Abstract
Modern image super-resolution techniques generally use multiple losses when training. Many techniques use a GAN loss to aid in producing high-frequency details. This GAN loss comes at a cost of producing high-frequency artifacts and distortions on the source image. In this post, I propose a simple regularization method for reducing those artifacts in any SRGAN model.
Background on SR Losses
Most SR models use composite losses to achieve realistic outputs. A pixel-wise loss and/or a perceptual loss coerces the generator to produce images that look structurally similar to the input low-resolution image. With only these losses, the network converges on producing high-resolution images that are essentially the numerical mean of all of the training data.
To humans, this results in an output image that is blurred and overly smoothed. High-frequency details like pock-marks, individual hair strands, fine scratches, etc are not represented in the high-resolution images. These can be appealing to the eye, but they are also clearly artificial.
To improve on this situation, adding a GAN loss was proposed in the SRGAN paper from 2017. This loss is effective in bringing back many high-frequency details, but comes at a cost: the generator eventually begins to learn to “trick” the discriminator by adding high-frequency artifacts in the image.
These artifacts range from mild to extremely bothersome. I have observed them simply removing eyebrows from faces to distorting hands or feet into giant blobs, even when the structural information for those feature were in the low-resolution images. Images generated from GAN SR networks are therefore generally more realistic than their perceptual counterparts, but are even more unsuited for general use since their failure mode is so severe.
Existing Solutions to SRGAN Artifacts
There are many proposed solutions to GAN artifacts. To name a few:
SPSR trains two separate networks: one built on top of images that have been fed through an edge detector and one on the raw image. The logic is that the network is induced to preserve the structure of the low-resolution image throughout the upsampling process.
TecoGAN (and other video SR architectures) improve the state by adding temporal coherence losses, which forces the generator to be self-consistent across multiple frames.
GLEAN uses a pretrained generative network trained with only a GAN loss to guide the SRGAN process towards realistic high-frequency textures.
Approaching the problem by posing the loss in the frequency-domain or after a wavelet transform have also been explored as solutions to the problem.
Of these, I have found that the TecoGAN approach leads to the most impressive reduction in GAN artifacts. It is particularly intriguing because even though the intention of the paper was to improve temporal consistency, the authors also achieved superior single-image super-resolution.
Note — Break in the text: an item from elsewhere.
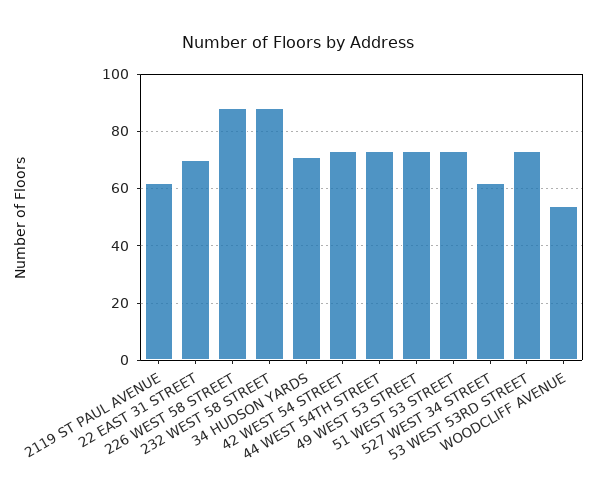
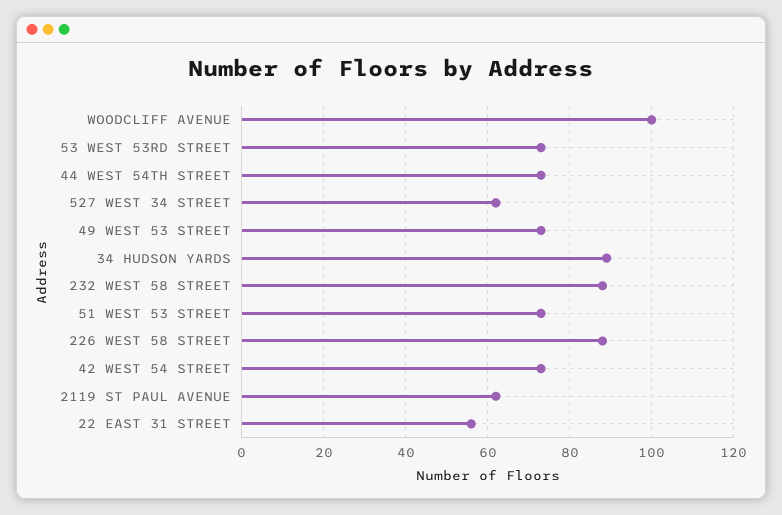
22 EAST 31 STREET: 70 -> 55
34 HUDSON YARDS: 70 -> 90
WOODCLIFF AVENUE: 55 -> 100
Exploring Self Consistency Losses
The main divergence between SRGAN and TecoGAN is the pingpong loss proposed the TecoGAN paper. This loss is derived by feeding a series of warped video frames recursively forward then backward through the generative network. The same high-resolution video frame before and after this recursive feedforward is compared to each other with a simple pixel loss. The idea is that artifacts introduced by the network will necessarily grow during the “ping-pong” process causing inconsistent outputs which could then be trained away.
This type of self-consistency loss is more powerful than the standard L1/L2 loss against a fixed target because the network can learn to be self-consistent from the gradients of the feedforward passes that produced both the images. For example, the network can learn to fix the problem of growing artifacts by suppressing those artifacts early on (in the first pass of the network) or suppressing their growth by accumulating a better statistical understanding of the underlying natural image. Either way, downstream quality is a result.
Self Consistency Losses for Single Image Super Resolution
The same recursive redundancy loss can be performed for single images as well. The basic method to do this is to take an HQ image and derive two LQ images that share some region from that HQ image. Then, feed these LQ images through your generator and compare the same regions in the generated results.
There are actually many ways you can do this. Basically any image augmentation you might read from DiffAug or such works. For the purposes of image SR, you should probably steer away from color shifts or blurs, but translation, rotation and zooms are great methods.
Having tried all three, I have had particular success with translation. The following simple algorithm has had a noticeable effect on image quality for all of my SR networks:
- For any given HQ image, crop LQ patches from each corner of the image. For example, from a 256px image, extract 4 224px patches.
- Randomly pick any single corner image to feed forward through the network for the normal losses (e.g. L1, perceptual, GAN).
- Pull the region from (2) that is shared with all corner crops.
- Randomly pick a second corner crop, feed it forward, and crop out the region of the image that is shared with all corner crops.
- Perform an L1 loss between the results from (4) and (3).
This algorithm can be further improved upon by selecting crops that don’t necessarily need to start in the image corners, but I am not sure that the additional complexity warrants improvements. Sheer and zoom can also be added, but this also adds complexity (particularly regarding pixel alignment). I have tried zoom losses and they did not add significant performance gains.
One note about this loss: it should not be applied to an SR network until after it begins to produce coherent images. Applying the loss from the start of training results in networks that never converge because their initial outputs are so noisy that the translational loss dominates the landscape. The TecoGAN authors noted the same result with their ping-pong loss, as an example.